# Subwoofer



## gopala33 (Dec 22, 2009)

i know compore LMS 5400 VS PB13-U
which best to play music for louder LMS 5400 or other subwoofer
anyone have test DIY TC Sounds LMS-5400 18" + 2x18" PR 200L with Ported 

i know DIY TC Sounds LMS-5400 18" + 2x18" PR 200L FR grap good resuit

u can see screenshot CEA-2010 Max Clean RMS output

1st subwoofer for DIY TC Sounds LMS-5400 18" + 2x18" PR 200L


----------



## lsiberian (Mar 24, 2009)

I'm not following what you are asking, but the LMS is very impressive especially at 20hz.


----------



## bambino (Feb 21, 2010)

How about that 12.5hz reading.:hsd::hsd:WOW!


----------



## ISLAND1000 (May 2, 2007)

I have yet to see (ANY) other subwoofer driver better those output figures from the LMS 5400 18" W 2 18"PRs. If you can get one DO IT!


----------



## recruit (May 9, 2009)

If your question is meaning which is better for music overall output will not give you an indication, group delay and distortion would be what you need to evaluate, a lot of people say sealed subs are best for music but I have owned a ported sub that impressed me with regards to music.


----------



## lsiberian (Mar 24, 2009)

recruit said:


> If your question is meaning which is better for music overall output will not give you an indication, group delay and distortion would be what you need to evaluate, a lot of people say sealed subs are best for music but I have owned a ported sub that impressed me with regards to music.


That is a measurement in pure clean SPL so it will say exactly what has better music quality at the given frequencies. :T

The LMS is the king in that measurement list. Though their are probably better subs for music if you want to really get loud. Still the LMS will provide great audio of any kind.


----------



## gopala33 (Dec 22, 2009)

lsiberian said:


> That is a measurement in pure clean SPL so it will say exactly what has better music quality at the given frequencies. :T
> 
> The LMS is the king in that measurement list. Though their are probably better subs for music if you want to really get loud. Still the LMS will provide great audio of any kind.

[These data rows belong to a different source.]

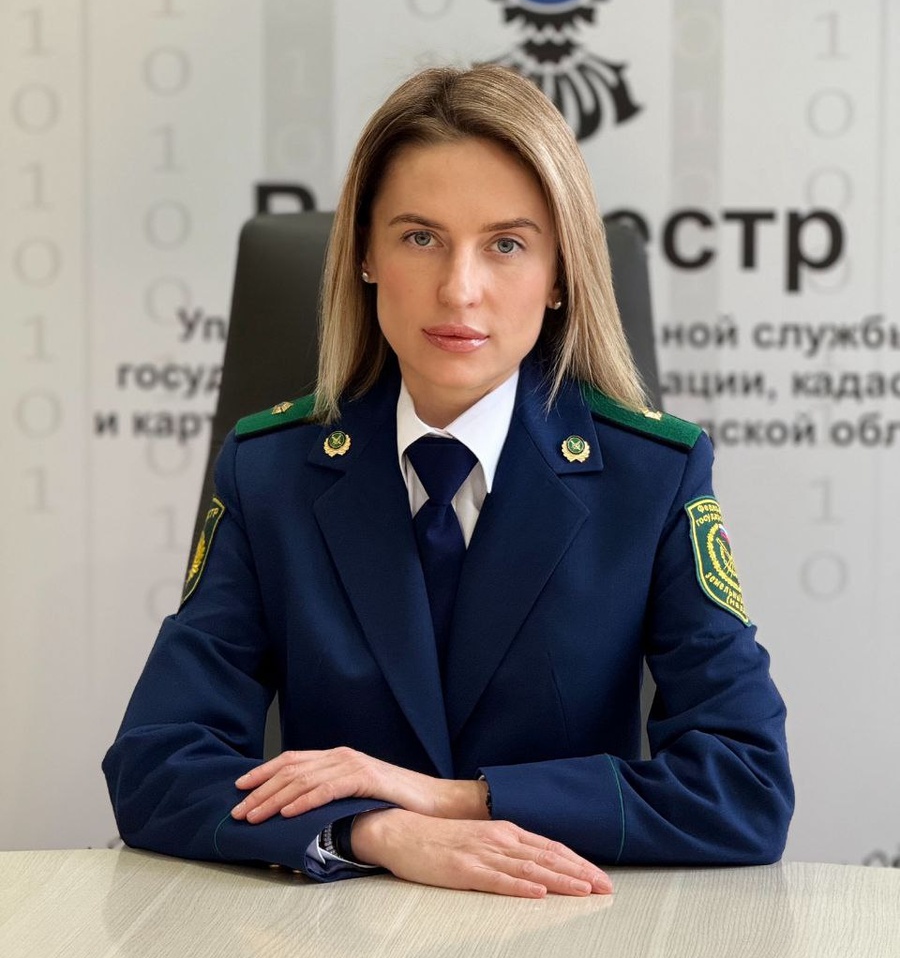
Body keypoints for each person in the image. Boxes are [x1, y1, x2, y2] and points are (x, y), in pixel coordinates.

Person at [103, 64, 793, 899]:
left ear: (560, 274)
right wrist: (374, 830)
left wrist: (454, 801)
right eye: (420, 238)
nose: (459, 289)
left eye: (507, 245)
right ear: (365, 254)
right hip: (333, 937)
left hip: (572, 933)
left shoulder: (653, 478)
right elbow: (156, 762)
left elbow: (745, 787)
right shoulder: (270, 472)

ohh so LMS woofer is good right which recommed Ported or Sealed
i know Ported can go deep bass but if sealed can go deep bass or not
i prefer deep bass and tight bass and booming bass fo music


----------



## Moonfly (Aug 1, 2008)

gopala33 said:


> ohh so LMS woofer is good right which recommed Ported or Sealed
> i know Ported can go deep bass but if sealed can go deep bass or not
> i prefer deep bass and tight bass and booming bass fo music


Sealed subs can do deep bass, but you need the ability to produce all that output from just the drivers, which in turn will be power hungry, so there are obvious cost implications. A rough rule of thumb I work to, is that if you have a given driver, then for the output of that driver in a ported cab to be matched by a sealed version of it, you would need 2 fully powered drivers, which means double the driver cost and double the amplifier power needed, and whatever cost implications that entails. IMHO though, the sealed version of the 2 subs would be superior in SQ.


----------



## bambino (Feb 21, 2010)

I've always done ported for low deep boom bass and sealed for tight defintive bass, there are trade offs with both designs and a matter of preferance for what your after.
In your case gopola, i'm gonna say ported would fit your bill a bit better then sealed.:T


----------



## Moonfly (Aug 1, 2008)

I would agree with you this bambino :T


----------



## recruit (May 9, 2009)

No point in keeping this open seeing as the OP has now departed.


----------